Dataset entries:
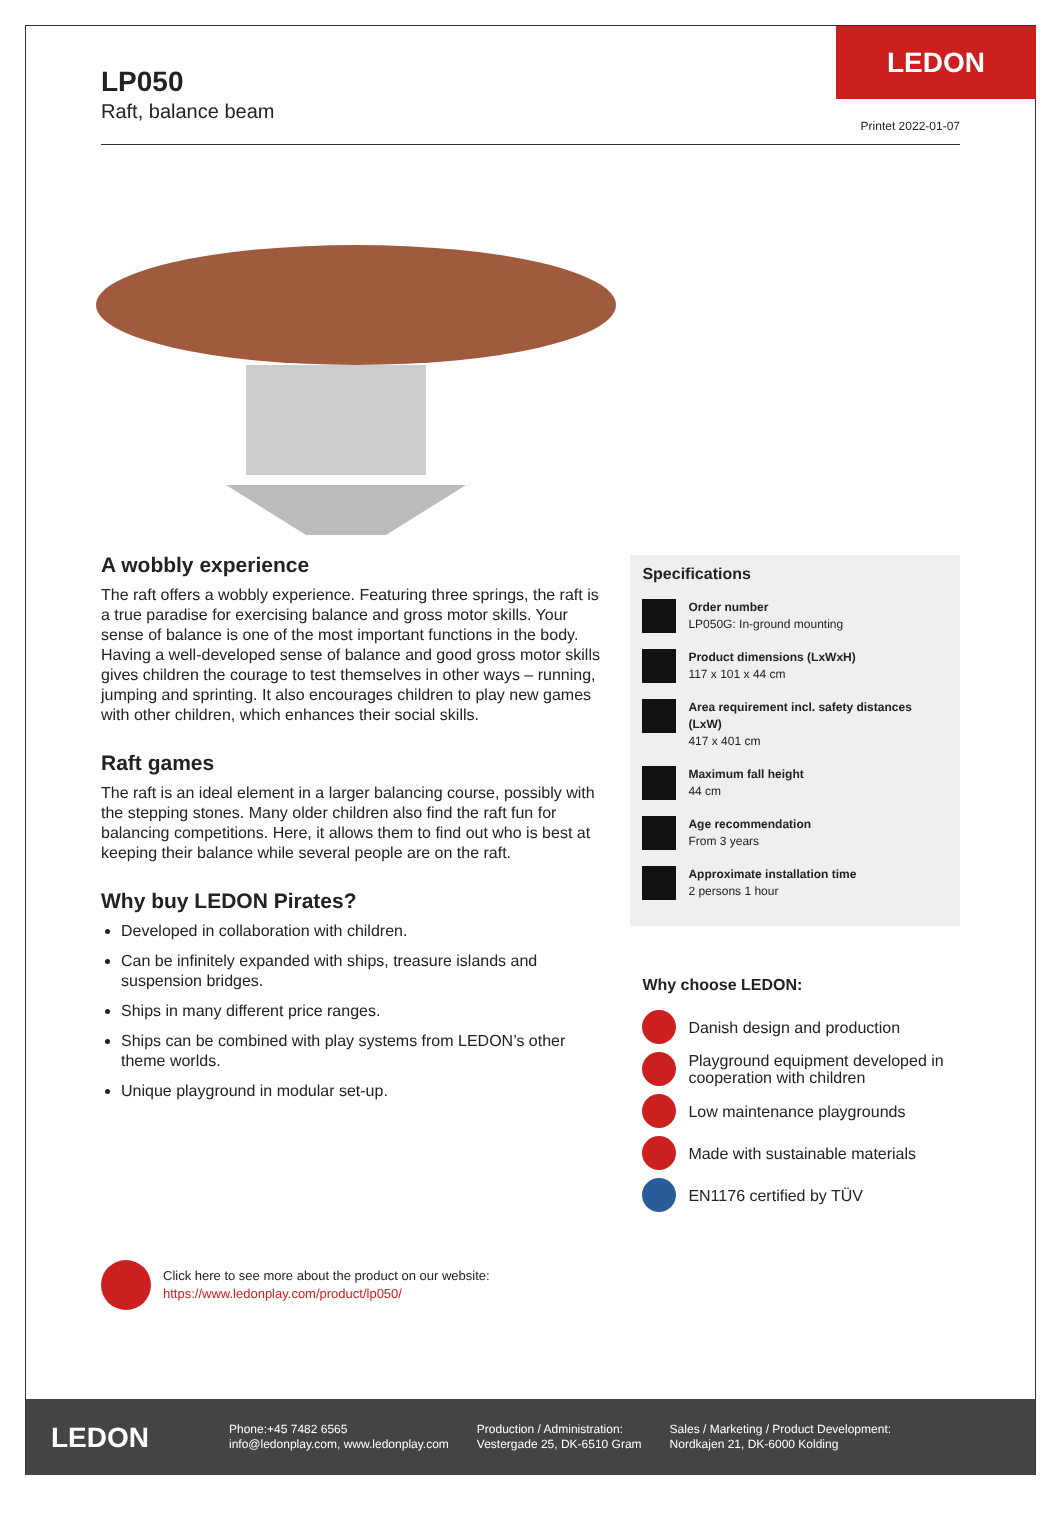LP050
Raft, balance beam
LEDON
Printet 2022-01-07
A wobbly experience
The raft offers a wobbly experience. Featuring three springs, the raft is a true paradise for exercising balance and gross motor skills. Your sense of balance is one of the most important functions in the body. Having a well-developed sense of balance and good gross motor skills gives children the courage to test themselves in other ways – running, jumping and sprinting. It also encourages children to play new games with other children, which enhances their social skills.
Raft games
The raft is an ideal element in a larger balancing course, possibly with the stepping stones. Many older children also find the raft fun for balancing competitions. Here, it allows them to find out who is best at keeping their balance while several people are on the raft.
Why buy LEDON Pirates?
Developed in collaboration with children.
Can be infinitely expanded with ships, treasure islands and suspension bridges.
Ships in many different price ranges.
Ships can be combined with play systems from LEDON’s other theme worlds.
Unique playground in modular set-up.
Specifications
Order number
LP050G: In-ground mounting
Product dimensions (LxWxH)
117 x 101 x 44 cm
Area requirement incl. safety distances (LxW)
417 x 401 cm
Maximum fall height
44 cm
Age recommendation
From 3 years
Approximate installation time
2 persons 1 hour
Why choose LEDON:
Danish design and production
Playground equipment developed in cooperation with children
Low maintenance playgrounds
Made with sustainable materials
EN1176 certified by TÜV
Click here to see more about the product on our website:
https://www.ledonplay.com/product/lp050/
LEDON
Phone:+45 7482 6565
info@ledonplay.com, www.ledonplay.com
Production / Administration:
Vestergade 25, DK-6510 Gram
Sales / Marketing / Product Development:
Nordkajen 21, DK-6000 Kolding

→ TASK TO CARRY OUT
The pictures alone are to be left out when the data above is copied; all else must match exactly.

→ RESPONSE TO THE TASK
LP050
Raft, balance beam
LEDON
Printet 2022-01-07
A wobbly experience
The raft offers a wobbly experience. Featuring three springs, the raft is a true paradise for exercising balance and gross motor skills. Your sense of balance is one of the most important functions in the body. Having a well-developed sense of balance and good gross motor skills gives children the courage to test themselves in other ways – running, jumping and sprinting. It also encourages children to play new games with other children, which enhances their social skills.
Raft games
The raft is an ideal element in a larger balancing course, possibly with the stepping stones. Many older children also find the raft fun for balancing competitions. Here, it allows them to find out who is best at keeping their balance while several people are on the raft.
Why buy LEDON Pirates?
Developed in collaboration with children.
Can be infinitely expanded with ships, treasure islands and suspension bridges.
Ships in many different price ranges.
Ships can be combined with play systems from LEDON’s other theme worlds.
Unique playground in modular set-up.
Specifications
Order number
LP050G: In-ground mounting
Product dimensions (LxWxH)
117 x 101 x 44 cm
Area requirement incl. safety distances (LxW)
417 x 401 cm
Maximum fall height
44 cm
Age recommendation
From 3 years
Approximate installation time
2 persons 1 hour
Why choose LEDON:
Danish design and production
Playground equipment developed in cooperation with children
Low maintenance playgrounds
Made with sustainable materials
EN1176 certified by TÜV
Click here to see more about the product on our website:
https://www.ledonplay.com/product/lp050/
LEDON
Phone:+45 7482 6565
info@ledonplay.com, www.ledonplay.com
Production / Administration:
Vestergade 25, DK-6510 Gram
Sales / Marketing / Product Development:
Nordkajen 21, DK-6000 Kolding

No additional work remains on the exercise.